═══ Listed records ═══

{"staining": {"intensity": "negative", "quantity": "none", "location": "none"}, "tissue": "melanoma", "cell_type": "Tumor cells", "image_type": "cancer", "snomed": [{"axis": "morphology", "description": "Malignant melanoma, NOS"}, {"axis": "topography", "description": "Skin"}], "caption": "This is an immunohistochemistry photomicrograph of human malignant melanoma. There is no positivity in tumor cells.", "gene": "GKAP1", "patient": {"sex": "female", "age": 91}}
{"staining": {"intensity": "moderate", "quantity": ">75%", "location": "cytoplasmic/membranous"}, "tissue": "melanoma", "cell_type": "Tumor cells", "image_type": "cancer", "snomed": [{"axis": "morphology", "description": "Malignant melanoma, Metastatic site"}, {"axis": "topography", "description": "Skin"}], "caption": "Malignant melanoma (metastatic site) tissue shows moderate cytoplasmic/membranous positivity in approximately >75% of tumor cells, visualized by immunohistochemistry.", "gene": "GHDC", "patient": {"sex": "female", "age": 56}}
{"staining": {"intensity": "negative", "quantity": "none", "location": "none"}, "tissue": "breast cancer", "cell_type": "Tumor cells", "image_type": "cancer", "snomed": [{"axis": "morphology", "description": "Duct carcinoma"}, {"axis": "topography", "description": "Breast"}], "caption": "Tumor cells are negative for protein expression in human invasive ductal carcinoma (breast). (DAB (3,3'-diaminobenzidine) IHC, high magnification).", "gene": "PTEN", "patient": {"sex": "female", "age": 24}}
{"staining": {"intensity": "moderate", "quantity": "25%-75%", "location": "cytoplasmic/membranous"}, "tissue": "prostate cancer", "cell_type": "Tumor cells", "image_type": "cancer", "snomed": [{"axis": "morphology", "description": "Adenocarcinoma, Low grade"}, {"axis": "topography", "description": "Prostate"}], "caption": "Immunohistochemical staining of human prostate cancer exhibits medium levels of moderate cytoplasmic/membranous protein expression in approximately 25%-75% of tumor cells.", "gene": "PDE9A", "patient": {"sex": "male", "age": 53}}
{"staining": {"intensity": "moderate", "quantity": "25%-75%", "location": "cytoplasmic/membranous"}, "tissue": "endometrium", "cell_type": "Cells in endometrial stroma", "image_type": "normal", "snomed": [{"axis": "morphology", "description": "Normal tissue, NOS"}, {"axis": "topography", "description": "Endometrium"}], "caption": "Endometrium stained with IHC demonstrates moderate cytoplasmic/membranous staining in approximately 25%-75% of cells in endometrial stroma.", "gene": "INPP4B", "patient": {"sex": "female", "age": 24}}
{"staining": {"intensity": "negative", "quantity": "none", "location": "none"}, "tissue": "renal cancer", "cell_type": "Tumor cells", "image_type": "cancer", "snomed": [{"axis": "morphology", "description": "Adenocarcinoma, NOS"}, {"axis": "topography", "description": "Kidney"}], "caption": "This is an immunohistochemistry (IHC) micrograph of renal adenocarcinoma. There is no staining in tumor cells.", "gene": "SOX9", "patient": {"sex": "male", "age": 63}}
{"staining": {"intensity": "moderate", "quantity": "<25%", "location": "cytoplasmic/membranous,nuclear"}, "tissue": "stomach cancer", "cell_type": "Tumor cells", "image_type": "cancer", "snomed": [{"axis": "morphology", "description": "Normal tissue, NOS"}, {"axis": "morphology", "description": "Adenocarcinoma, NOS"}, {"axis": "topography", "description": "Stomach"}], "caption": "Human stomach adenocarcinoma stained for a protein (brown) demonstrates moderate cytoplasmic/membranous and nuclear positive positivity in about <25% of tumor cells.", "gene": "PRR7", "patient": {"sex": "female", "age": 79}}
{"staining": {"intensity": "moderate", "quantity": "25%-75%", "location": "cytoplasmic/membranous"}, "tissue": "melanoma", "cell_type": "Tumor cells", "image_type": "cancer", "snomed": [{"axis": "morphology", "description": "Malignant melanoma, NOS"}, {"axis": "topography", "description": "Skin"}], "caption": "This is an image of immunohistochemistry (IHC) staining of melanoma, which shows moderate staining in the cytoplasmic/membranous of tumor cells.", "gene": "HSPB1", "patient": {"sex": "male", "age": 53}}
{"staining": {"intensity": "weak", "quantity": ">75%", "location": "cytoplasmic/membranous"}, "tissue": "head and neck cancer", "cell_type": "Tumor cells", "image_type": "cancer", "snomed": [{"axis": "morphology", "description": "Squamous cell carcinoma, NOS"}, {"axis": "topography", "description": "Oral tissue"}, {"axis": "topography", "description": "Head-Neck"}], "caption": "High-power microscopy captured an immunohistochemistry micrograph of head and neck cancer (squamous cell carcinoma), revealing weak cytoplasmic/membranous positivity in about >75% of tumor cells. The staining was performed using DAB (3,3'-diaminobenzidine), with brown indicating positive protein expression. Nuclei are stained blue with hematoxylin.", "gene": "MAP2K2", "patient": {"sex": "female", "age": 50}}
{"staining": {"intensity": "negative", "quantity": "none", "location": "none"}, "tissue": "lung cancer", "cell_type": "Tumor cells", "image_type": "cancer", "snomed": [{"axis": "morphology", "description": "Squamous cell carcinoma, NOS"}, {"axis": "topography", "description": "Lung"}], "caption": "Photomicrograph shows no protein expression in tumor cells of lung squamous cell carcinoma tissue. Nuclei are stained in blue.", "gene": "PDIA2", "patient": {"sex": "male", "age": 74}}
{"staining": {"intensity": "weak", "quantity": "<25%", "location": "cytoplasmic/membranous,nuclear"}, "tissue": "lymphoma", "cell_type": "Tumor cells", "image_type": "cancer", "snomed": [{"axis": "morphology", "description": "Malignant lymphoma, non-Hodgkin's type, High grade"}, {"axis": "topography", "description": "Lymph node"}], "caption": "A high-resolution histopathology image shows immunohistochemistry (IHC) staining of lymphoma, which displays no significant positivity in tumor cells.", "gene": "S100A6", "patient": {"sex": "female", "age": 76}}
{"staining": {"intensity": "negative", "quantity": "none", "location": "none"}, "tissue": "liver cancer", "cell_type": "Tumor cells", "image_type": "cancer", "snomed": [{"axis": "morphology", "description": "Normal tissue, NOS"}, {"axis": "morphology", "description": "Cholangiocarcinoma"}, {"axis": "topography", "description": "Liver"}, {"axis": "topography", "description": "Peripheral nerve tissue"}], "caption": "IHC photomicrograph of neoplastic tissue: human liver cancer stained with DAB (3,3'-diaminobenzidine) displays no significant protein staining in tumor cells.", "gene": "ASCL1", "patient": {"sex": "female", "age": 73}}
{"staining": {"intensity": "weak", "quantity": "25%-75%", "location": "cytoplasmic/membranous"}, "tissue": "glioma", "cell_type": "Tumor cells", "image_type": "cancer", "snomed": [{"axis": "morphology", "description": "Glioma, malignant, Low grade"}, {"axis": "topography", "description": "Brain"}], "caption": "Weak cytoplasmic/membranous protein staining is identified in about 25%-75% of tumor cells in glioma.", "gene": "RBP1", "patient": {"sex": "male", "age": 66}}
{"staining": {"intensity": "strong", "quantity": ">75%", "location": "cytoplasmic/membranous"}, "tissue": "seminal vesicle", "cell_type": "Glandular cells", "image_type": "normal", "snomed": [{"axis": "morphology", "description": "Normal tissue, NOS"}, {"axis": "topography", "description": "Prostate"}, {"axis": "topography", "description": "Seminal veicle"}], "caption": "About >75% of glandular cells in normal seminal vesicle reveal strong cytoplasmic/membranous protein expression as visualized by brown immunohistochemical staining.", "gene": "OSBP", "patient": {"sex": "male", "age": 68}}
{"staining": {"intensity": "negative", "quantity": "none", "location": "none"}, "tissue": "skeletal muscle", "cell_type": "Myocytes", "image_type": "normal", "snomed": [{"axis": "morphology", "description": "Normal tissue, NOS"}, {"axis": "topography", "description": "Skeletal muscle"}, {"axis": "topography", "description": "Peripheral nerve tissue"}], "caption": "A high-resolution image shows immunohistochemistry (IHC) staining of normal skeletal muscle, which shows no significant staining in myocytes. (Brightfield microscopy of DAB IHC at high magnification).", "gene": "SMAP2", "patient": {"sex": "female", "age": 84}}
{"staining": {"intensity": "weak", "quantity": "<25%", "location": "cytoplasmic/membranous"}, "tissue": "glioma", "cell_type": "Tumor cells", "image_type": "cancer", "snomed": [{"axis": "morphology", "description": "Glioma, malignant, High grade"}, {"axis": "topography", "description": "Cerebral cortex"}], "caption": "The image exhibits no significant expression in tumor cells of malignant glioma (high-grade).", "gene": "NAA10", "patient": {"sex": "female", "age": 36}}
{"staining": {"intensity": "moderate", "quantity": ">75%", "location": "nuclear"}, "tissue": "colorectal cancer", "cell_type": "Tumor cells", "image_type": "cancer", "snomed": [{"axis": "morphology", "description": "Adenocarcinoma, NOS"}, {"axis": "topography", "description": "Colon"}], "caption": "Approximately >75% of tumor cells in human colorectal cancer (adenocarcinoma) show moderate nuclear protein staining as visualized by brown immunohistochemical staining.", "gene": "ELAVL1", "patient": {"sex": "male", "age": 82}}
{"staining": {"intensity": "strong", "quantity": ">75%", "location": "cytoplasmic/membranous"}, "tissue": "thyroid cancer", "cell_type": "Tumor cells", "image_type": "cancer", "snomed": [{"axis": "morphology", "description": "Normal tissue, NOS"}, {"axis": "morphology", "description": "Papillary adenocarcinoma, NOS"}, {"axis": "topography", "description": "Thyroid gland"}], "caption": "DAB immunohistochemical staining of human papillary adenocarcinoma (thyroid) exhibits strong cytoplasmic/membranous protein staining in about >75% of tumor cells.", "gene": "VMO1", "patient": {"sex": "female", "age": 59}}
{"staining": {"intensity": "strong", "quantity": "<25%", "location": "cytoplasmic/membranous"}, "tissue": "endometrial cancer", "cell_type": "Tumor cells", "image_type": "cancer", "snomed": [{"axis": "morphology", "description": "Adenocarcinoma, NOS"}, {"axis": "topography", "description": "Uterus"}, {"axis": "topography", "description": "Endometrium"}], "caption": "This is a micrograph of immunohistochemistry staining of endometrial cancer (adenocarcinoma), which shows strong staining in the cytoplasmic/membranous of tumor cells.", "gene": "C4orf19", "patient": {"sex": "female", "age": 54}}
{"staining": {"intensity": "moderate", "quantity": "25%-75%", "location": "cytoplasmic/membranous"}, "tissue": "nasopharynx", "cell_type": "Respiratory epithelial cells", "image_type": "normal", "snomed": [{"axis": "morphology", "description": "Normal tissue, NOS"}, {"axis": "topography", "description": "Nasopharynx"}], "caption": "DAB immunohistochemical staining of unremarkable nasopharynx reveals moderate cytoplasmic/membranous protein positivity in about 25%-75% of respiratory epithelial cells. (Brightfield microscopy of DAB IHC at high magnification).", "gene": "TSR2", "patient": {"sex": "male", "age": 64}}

═══

_Assignment_
Using the entries, return every line where the word "There" can be found.

_Output of the exercise_
{"staining": {"intensity": "negative", "quantity": "none", "location": "none"}, "tissue": "melanoma", "cell_type": "Tumor cells", "image_type": "cancer", "snomed": [{"axis": "morphology", "description": "Malignant melanoma, NOS"}, {"axis": "topography", "description": "Skin"}], "caption": "This is an immunohistochemistry photomicrograph of human malignant melanoma. There is no positivity in tumor cells.", "gene": "GKAP1", "patient": {"sex": "female", "age": 91}}
{"staining": {"intensity": "negative", "quantity": "none", "location": "none"}, "tissue": "renal cancer", "cell_type": "Tumor cells", "image_type": "cancer", "snomed": [{"axis": "morphology", "description": "Adenocarcinoma, NOS"}, {"axis": "topography", "description": "Kidney"}], "caption": "This is an immunohistochemistry (IHC) micrograph of renal adenocarcinoma. There is no staining in tumor cells.", "gene": "SOX9", "patient": {"sex": "male", "age": 63}}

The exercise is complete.